## [Job item]
Your answer must be an exact copy of the records, minus any pictures.
[Records to use — start]
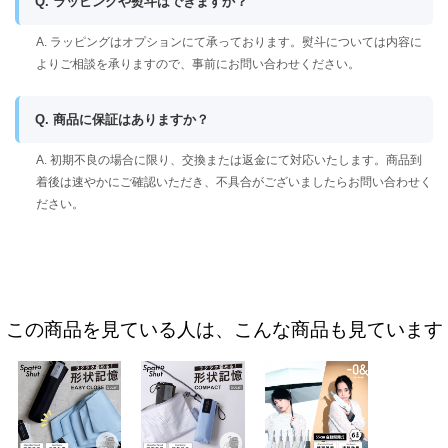
Q. ラッピングや熨斗はできますか？
A. ラッピングはオプションにて承っております。熨斗については内容に
よりご相談を承りますので、事前にお問い合わせください。
Q. 商品に保証はありますか？
A. 初期不良の場合に限り、交換または返金にて対応いたします。商品到
着後は速やかにご確認いただき、不具合がございましたらお問い合わせく
ださい。
この商品を見ている人は、こんな商品も見ています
[Records to use — finish]
## [Written response]
Q. ラッピングや熨斗はできますか？
A. ラッピングはオプションにて承っております。熨斗については内容に
よりご相談を承りますので、事前にお問い合わせください。
Q. 商品に保証はありますか？
A. 初期不良の場合に限り、交換または返金にて対応いたします。商品到
着後は速やかにご確認いただき、不具合がございましたらお問い合わせく
ださい。
この商品を見ている人は、こんな商品も見ています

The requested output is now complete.